Andrew Perrin <andrew_perrin@unc.edu> writes:
> Well, here's the output from vmstat:
> aperrin@hm269-26876:~/afshome/papers/authoritarian$ vmstat
> procs memory swap io system
> cpu
> r b w swpd free buff cache si so bi bo in cs us
> sy id
> 0 1 0 3052 2132 10460 413284 0 0 11 14 6 5 6
> 3 17
That's fairly useless, since what it gives you is the average values
since system boot. To get useful numbers, do "vmstat 5" (or some other
interval, but 5 seconds usually works well), and let it run long enough
to get a page's worth of output.
> I can't say I understand it though.... I've got a query running through
> psql that's been chugging away for nearly 2 hours now:
> auth=# select count(patternid) from patterns where patternid in (select
> o_patternid from
> auth(# letters, pattern_occurrences where letters.letterid =
> pattern_occurrences.o_letterid
> auth(# and letters.datecat in (1,2));
"WHERE ... IN (subselect)" queries are notoriously inefficient in Postgres.

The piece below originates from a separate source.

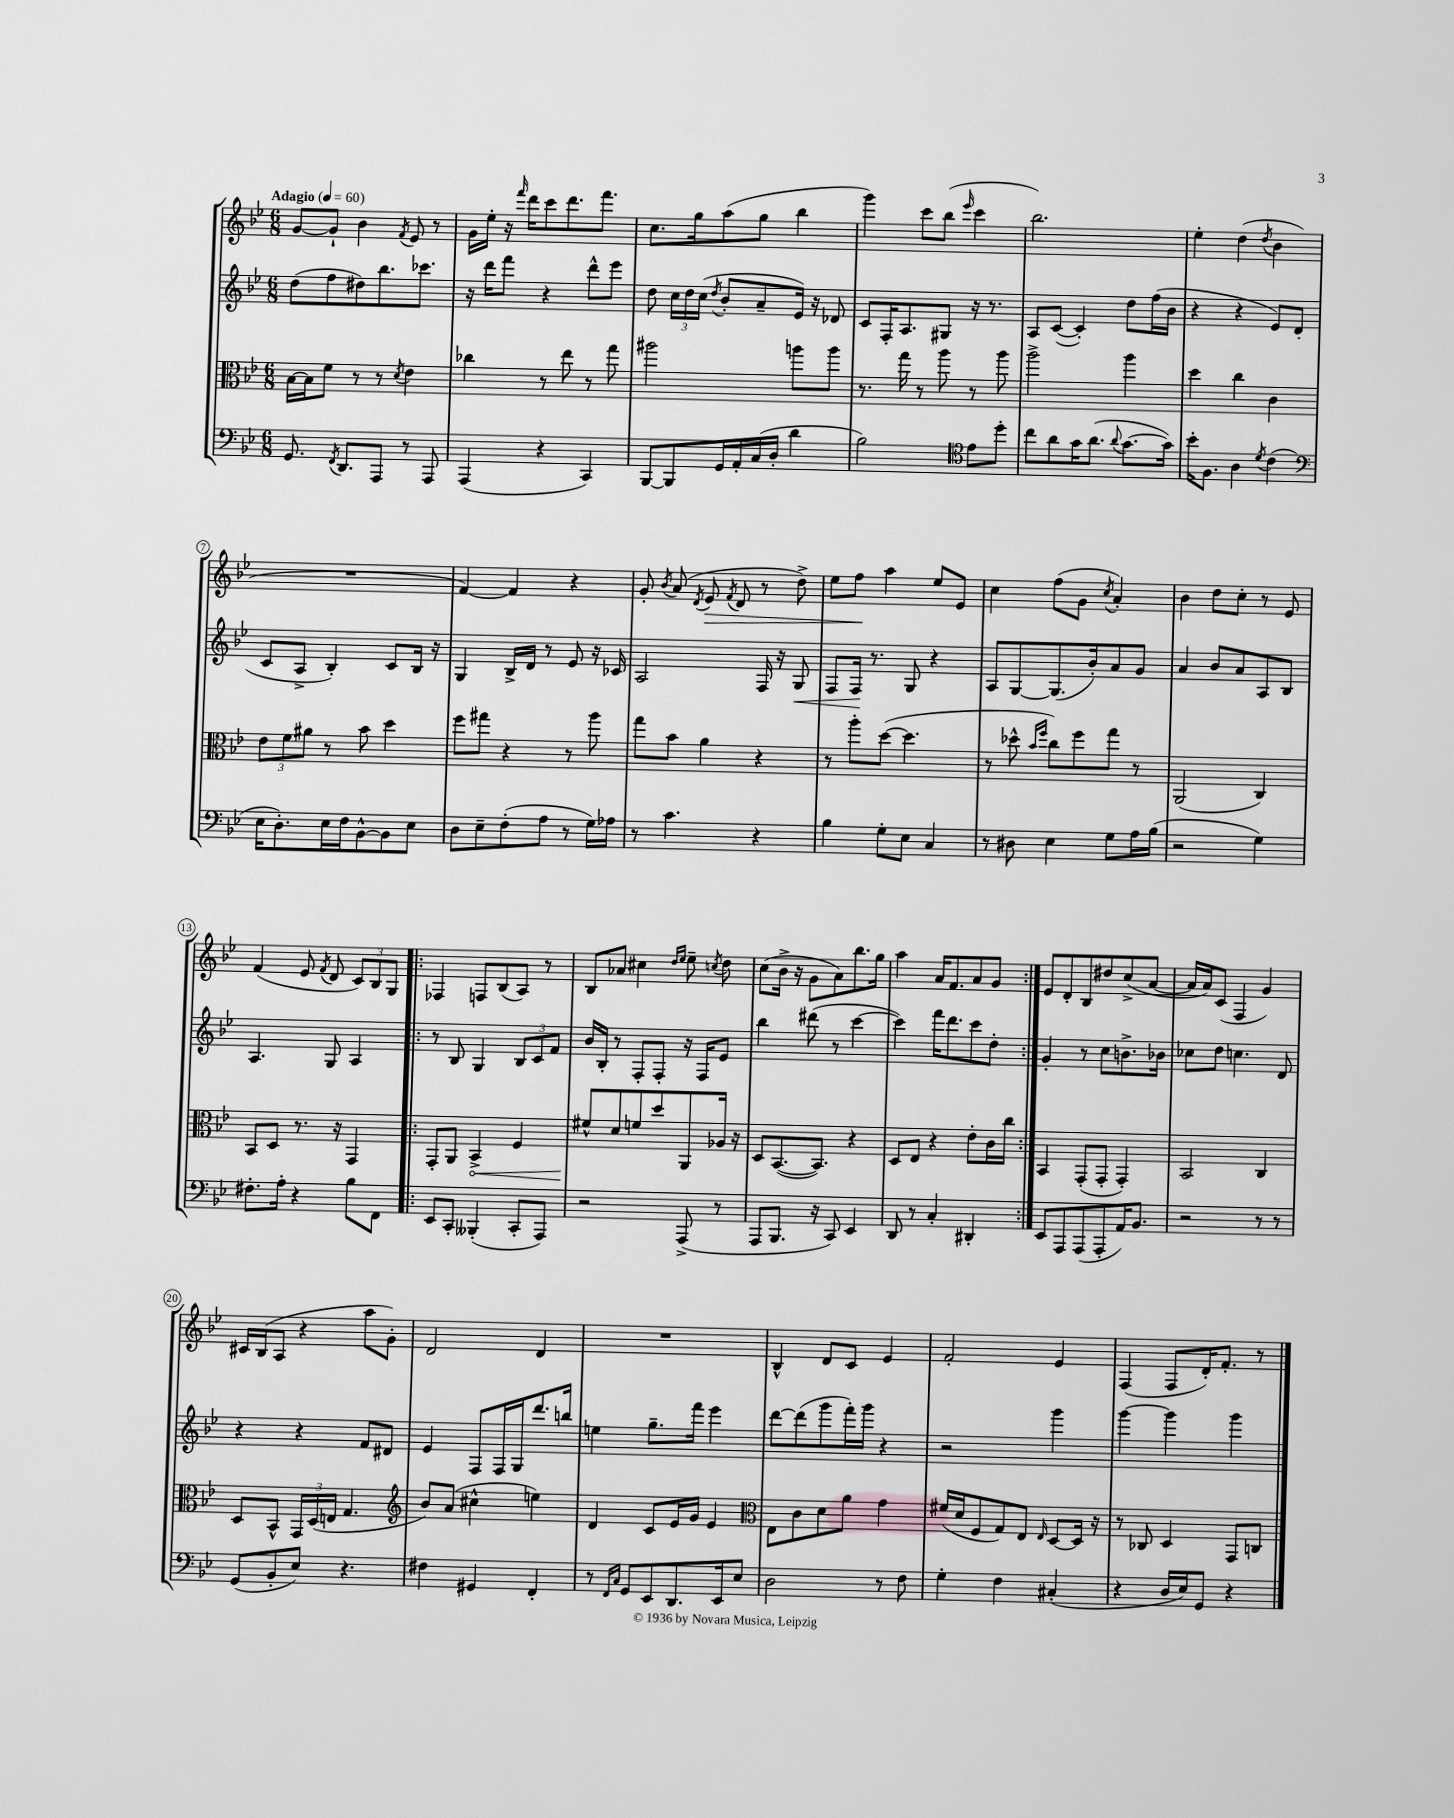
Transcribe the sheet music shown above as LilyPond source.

It might be worth trying to recast as a WHERE ... EXISTS query. Also,
is the inner query likely to produce a lot of duplicates? If so,
changing it to a SELECT DISTINCT might help.
> Last time I tried to vacuum the database it was still hung 12 hours later
> so I cancelled.
Hmm, shouldn't take 12+ hours to vacuum a database with only ~8mil
records. How many indexes have you got in that thing? Some people
have been known to drop indexes, vacuum, recreate indexes.